Reactor security report flawed

By J. Ferguson
Arizona Daily Wildcat
Friday, October 14, 2005

Officials: Nuclear materials cannot be used to make terror 'dirty bomb'

An ABC report that labeled the UA's nuclear reactor as a national security threat was decried by officials yesterday, who said the report was inaccurate and sensationalized.

The video report, which showed ABC interns gaining access into the Engineering building where the reactor is located, cites the UA as one of 25 college campuses across the country that could be targets of terrorism.

The ABC report said the nuclear fuel contained in the reactor could be used to make a dirty bomb, which would spread radioactive material across the campus.

But UA officials said the TRIGA reactor on campus has been safe since its installation in 1958, and the amount of fuel in the reactor is insufficient for a dirty bomb.

There are also secret security measures in place to prevent such intrusions, said UA spokesman Paul Allvin.

These secret measures, which Allvin called "invisible" to the community, have been approved by the U.S. Nuclear Regulatory Commission and consistently tested by FBI, Tucson Police Department and State Homeland Security, he said.

Allvin refused to elaborate on what safety protocols are in place, citing that the NRC prohibits releasing such information, but said there are security measures designed to prevent people from taking sensitive materials to create a bomb.

"Just because you can't see the security measures in place doesn't mean that they aren't there," Allvin said.

Allvin characterized the ABC report as inaccurate and sensationalistic. He said the unlocked door identified by ABC was not to the reactor itself but was open to allow students access to an all-night computer lab in the same building.
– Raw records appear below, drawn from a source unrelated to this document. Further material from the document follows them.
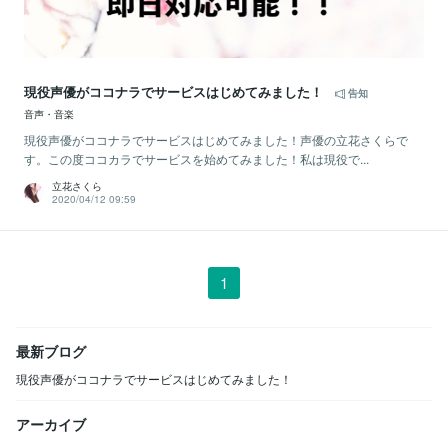
現役声優がココナラでサービスはじめてみました！
告知
音声・音楽
現役声優がココナラでサービスはじめてみました！声優の立花さくらで
す。この度ココカラでサービスを始めてみました！私は現役で...
立花さくら
2020/04/12 09:59
1
最新ブログ
現役声優がココナラでサービスはじめてみました！
アーカイブ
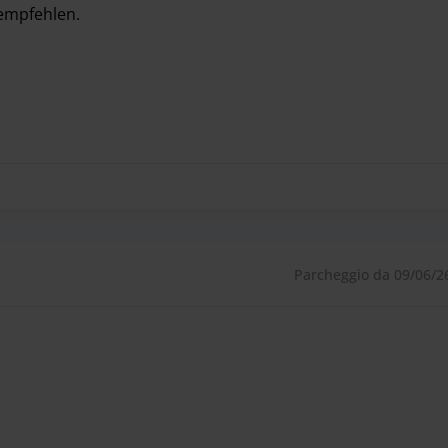
 empfehlen.
 empfehlen.
Parcheggio da 09/06/2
If someone were to try to enter the room where the reactor is, they would know, he said.

The report also questioned whether the reactor, located in the middle of campus and visible from a ground-level window, had enough security measures in place.

Allvin said the ability for the interns to see directly into the reactor room by looking through a window shows how minor the threat of the reactor is.
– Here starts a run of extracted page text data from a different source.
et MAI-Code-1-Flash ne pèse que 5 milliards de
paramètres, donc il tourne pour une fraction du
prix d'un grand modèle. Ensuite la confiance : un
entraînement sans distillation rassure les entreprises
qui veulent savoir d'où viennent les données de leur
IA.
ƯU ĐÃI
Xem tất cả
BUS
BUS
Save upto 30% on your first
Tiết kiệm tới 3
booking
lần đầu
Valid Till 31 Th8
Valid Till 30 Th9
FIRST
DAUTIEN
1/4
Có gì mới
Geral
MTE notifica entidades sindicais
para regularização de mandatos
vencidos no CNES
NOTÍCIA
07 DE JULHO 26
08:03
"If anything, it's a testament to how benign the equipment is. It's not a huge nuclear power plant. It's a very small piece of equipment with very benign purposes," Allvin said.

Security has always taken into account the reactor's proximity to public roads and classrooms, Allvin said.

"It's been that way since the 1950s," Allvin said. "Just because ABC News sent interns out doesn't mean we suddenly have a problem."

President Peter Likins characterized the threat to the public as "a fantasy" hyped by ABC.

The TRIGA research reactor was designed by Edward Teller, who has been called the father of the hydrogen bomb, to be a fundamentally safe and an inherently stable reactor, Likins said.

The reactor itself was designed to run at room temperature and is incapable of exploding, Likins said.

Likins said the TRIGA reactor is different than power-generating nuclear reactors like Three Mile Island or Chernobyl, which both experienced serious accidents that released radioactive material to the surrounding communities.

"Our reactor can't experience a runaway reaction like that," Likins said.

The concerns about using radioactive material as a dirty bomb, Likins said, were also exaggerated by ABC.

Likins said the amount of the radioactive material present in the reactor is low level, on par with radiation present in cancer wards in some hospitals.

"It's really nothing to be alarmed by," Likins said.

Allvin also downplayed the threat of a dirty bomb.

"If someone were to try to damage the building to get to the material, the biggest problem you'd have on your hands is the damaged building. It's a very small amount that is very well controlled." Allvin said.

ABC conducted a four-month investigation of nuclear research reactors operating on 25 college campuses across the country by sending interns to gauge their security.

The investigation, which aired last night on "Primetime Live," found several campus reactors with unmanned guard booths, unlocked doors and a guard who appeared to be asleep. Several also received guided tours of the reactor facilities.

ABC is reporting the NRC will be investigating security on five of the campuses mentioned in the report. It is unknown whether this investigation will include the UA.

Allvin said he was not aware of any investigations.

"Security was not breached. ABC News is scaring the hell out of the American public and using us to do it," Allvin said.